Fractal Fern Growth

Overview

This fern emerged from repeated transformations applied to a single point. I used four different rules, each defined by equations. One transformation maps any x y to 0 and 0.16y, which flattens and pulls points downward into the fern’s stem. The others include scaling, rotation, and translation, such as 0.85x plus 0.04y and minus 0.04x plus 0.85y plus 1.6, that expand outward and create leaflets with different orientations. Each rule has a specific probability: 0.01, 0.85, 0.07, and 0.07. Over time, this layering of affine maps builds up the full shape of the fern.
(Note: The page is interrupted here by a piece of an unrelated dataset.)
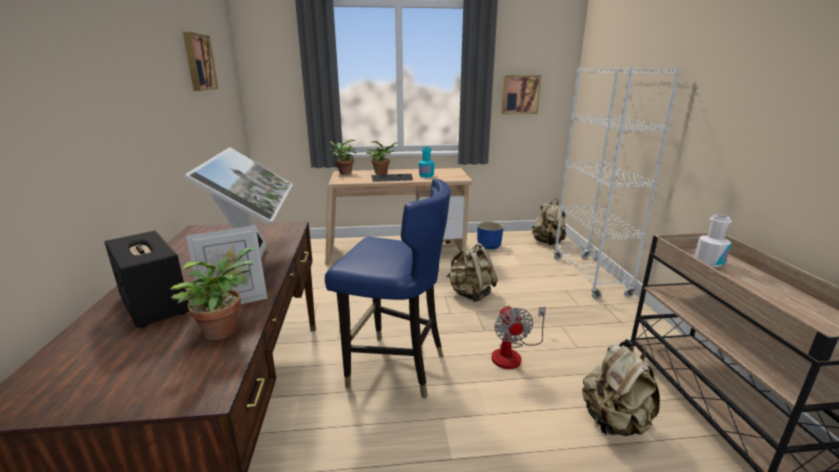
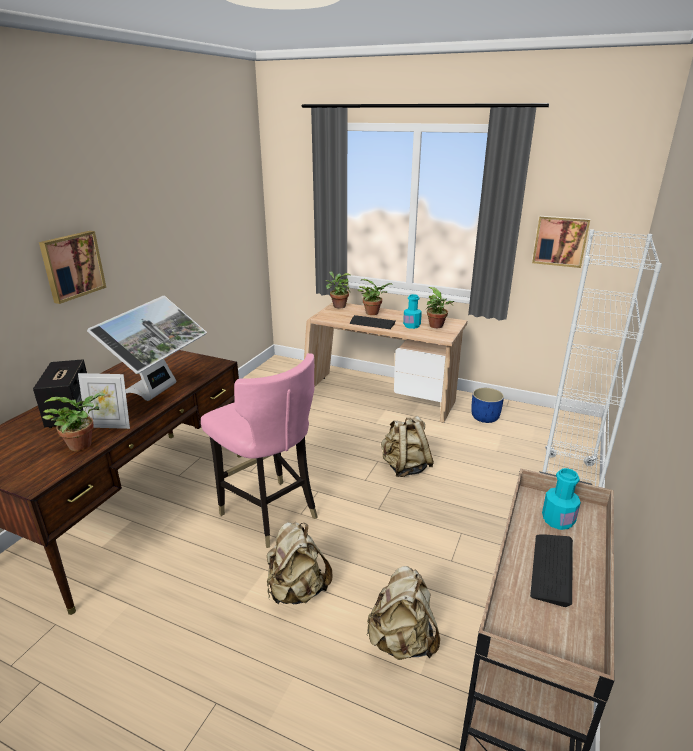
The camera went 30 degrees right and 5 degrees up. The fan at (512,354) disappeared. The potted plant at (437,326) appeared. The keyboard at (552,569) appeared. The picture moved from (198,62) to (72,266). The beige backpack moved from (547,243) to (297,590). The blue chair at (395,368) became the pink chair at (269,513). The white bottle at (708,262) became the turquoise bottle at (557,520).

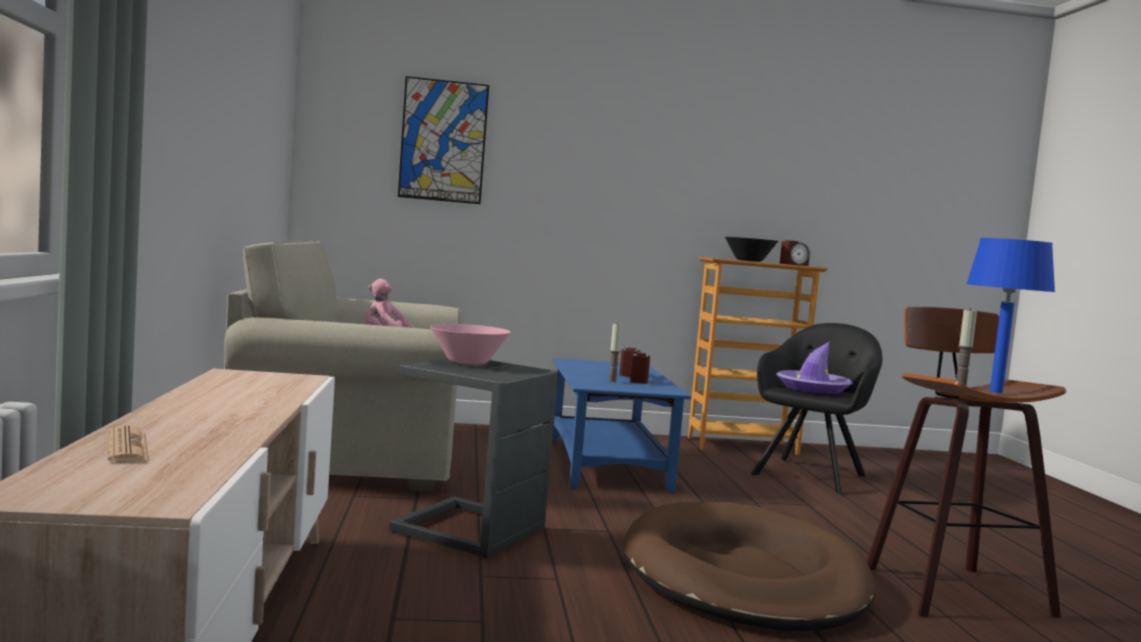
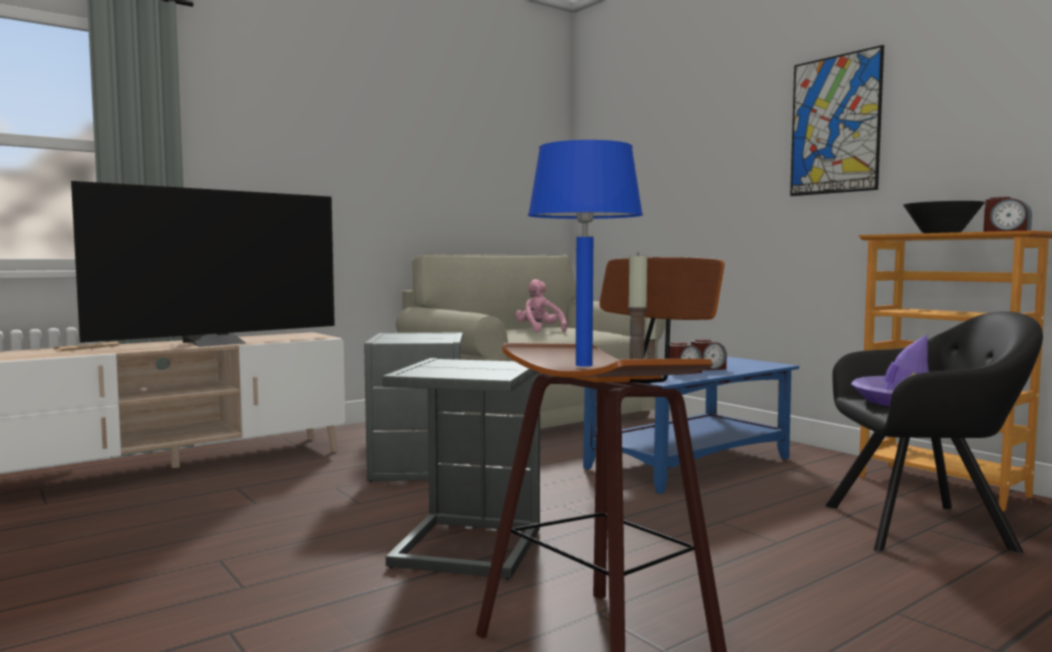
The camera went 60 degrees right and 0 degrees up. The pink bowl at (468,362) disappeared. The television at (217,343) appeared. The picture moved from (443,141) to (835,125). The brown dog bed at (744,576) was replaced by the grey side table at (464,550).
I iterated over one million four hundred thousand points, starting from the origin. On each iteration, I randomly chose one transformation using the assigned probabilities and applied it to update x and y. The new position was mapped into pixel coordinates using px equals width over 2 plus x times width over 10, and py equals y times height over 11. These scalings help fit the structure into the frame. The vertical stretching and shifting are essential, because without the translation terms like plus 1.6 or plus 0.44, the fern would fold into itself instead of growing upward.

Each leaflet reflects the whole, built through repetition and precise transformation. The structure grows outward through a system of rules, not randomness. Every point is placed by logic, every curve a result of measured symmetry. This process embodies self-similarity, where complexity unfolds from the consistent layering of form.